** Given data follows **

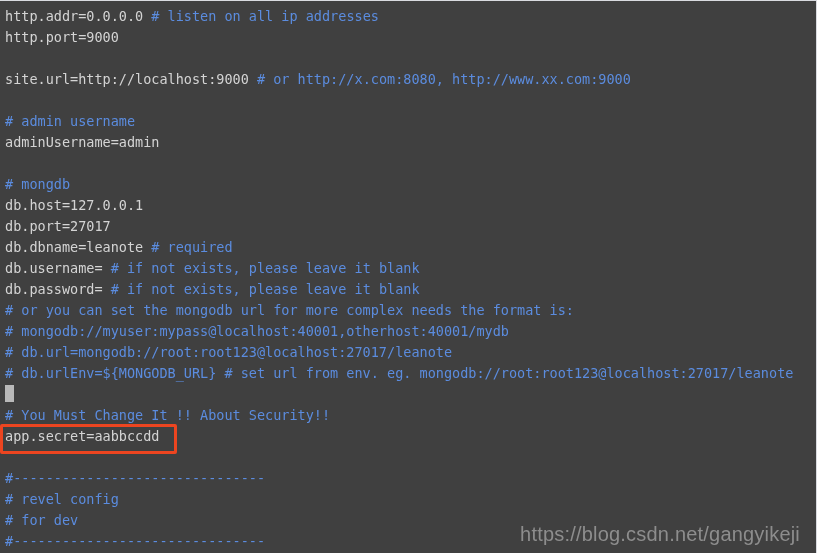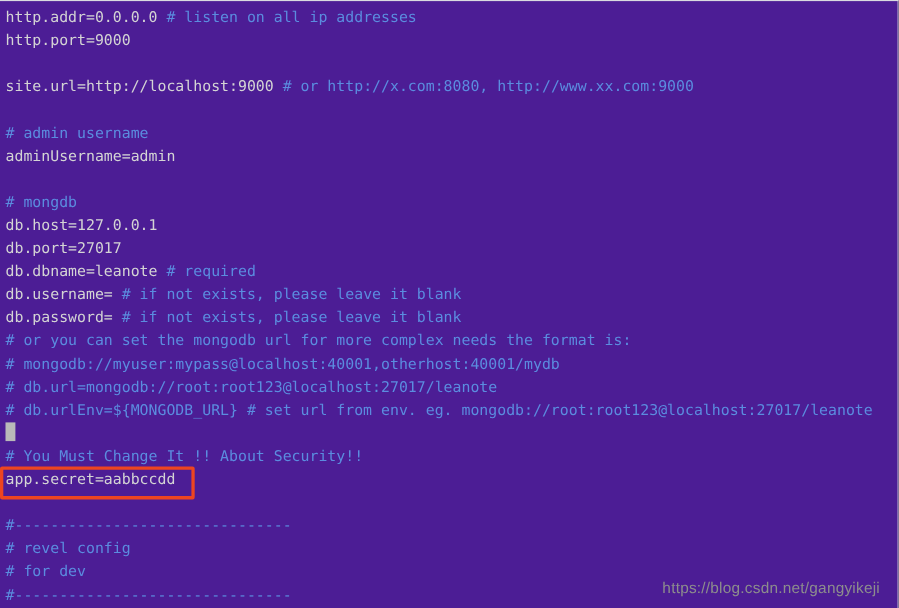--- a/index.html
+++ b/index.html
@@ -6,21 +6,21 @@
   html, body {
     margin: 0;
     padding: 0;
     background: #0d0d0f;
   }
   #editor {
     position: relative;
     width: 817px;
     height: 553px;
     box-sizing: border-box;
-    background: #4c1d95;
+    background: #404040;
     border-top: 1px solid #d9dbe0;
     border-right: 1px solid #d9dbe0;
     overflow: hidden;
     font-family: "DejaVu Sans Mono", "Liberation Mono", monospace;
     font-size: 13.5px;
     line-height: 21px;
     letter-spacing: 0px;
   }
   #code {
     position: absolute;
@@ -62,21 +62,21 @@
     border-radius: 2px;
     pointer-events: none;
   }
 
   #watermark {
     position: absolute;
     right: 16px;
     bottom: 8px;
     color: #8d8d8d;
     font-family: "Liberation Sans", sans-serif;
-    font-size: 14px;
+    font-size: 20px;
     letter-spacing: 0.2px;
     white-space: nowrap;
   }
 </style>
 </head>
 <body>
 
 <div id="editor">
 
   <div id="code"><div class="line"><span class="tok-plain">http.addr=0.0.0.0 </span><span class="tok-comment"># listen on all ip addresses</span></div><div class="line"><span class="tok-plain">http.port=9000</span></div><div class="line"><span class="tok-blank"> </span></div><div class="line"><span class="tok-plain">site.url=http://localhost:9000 </span><span class="tok-comment"># or http://x.com:8080, http://www.xx.com:9000</span></div><div class="line"><span class="tok-blank"> </span></div><div class="line"><span class="tok-comment"># admin username</span></div><div class="line"><span class="tok-plain">adminUsername=admin</span></div><div class="line"><span class="tok-blank"> </span></div><div class="line"><span class="tok-comment"># mongdb</span></div><div class="line"><span class="tok-plain">db.host=127.0.0.1</span></div><div class="line"><span class="tok-plain">db.port=27017</span></div><div class="line"><span class="tok-plain">db.dbname=leanote </span><span class="tok-comment"># required</span></div><div class="line"><span class="tok-plain">db.username= </span><span class="tok-comment"># if not exists, please leave it blank</span></div><div class="line"><span class="tok-plain">db.password= </span><span class="tok-comment"># if not exists, please leave it blank</span></div><div class="line"><span class="tok-comment"># or you can set the mongodb url for more complex needs the format is:</span></div><div class="line"><span class="tok-comment"># mongodb://myuser:mypass@localhost:40001,otherhost:40001/mydb</span></div><div class="line"><span class="tok-comment"># db.url=mongodb://root:root123@localhost:27017/leanote</span></div><div class="line"><span class="tok-comment"># db.urlEnv=${MONGODB_URL} # set url from env. eg. mongodb://root:root123@localhost:27017/leanote</span></div><div class="line cursor-line"><span class="cursor-block"></span></div><div class="line"><span class="tok-comment"># You Must Change It !! About Security!!</span></div><div class="line"><span class="tok-plain">app.secret=aabbccdd</span></div><div class="line"><span class="tok-blank"> </span></div><div class="line"><span class="tok-comment">#-------------------------------</span></div><div class="line"><span class="tok-comment"># revel config</span></div><div class="line"><span class="tok-comment"># for dev</span></div><div class="line"><span class="tok-comment">#-------------------------------</span></div></div>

** End of Given data **

Where a line above includes "solid", copy that line.

Task result ::
     border-top: 1px solid #d9dbe0;
     border-right: 1px solid #d9dbe0;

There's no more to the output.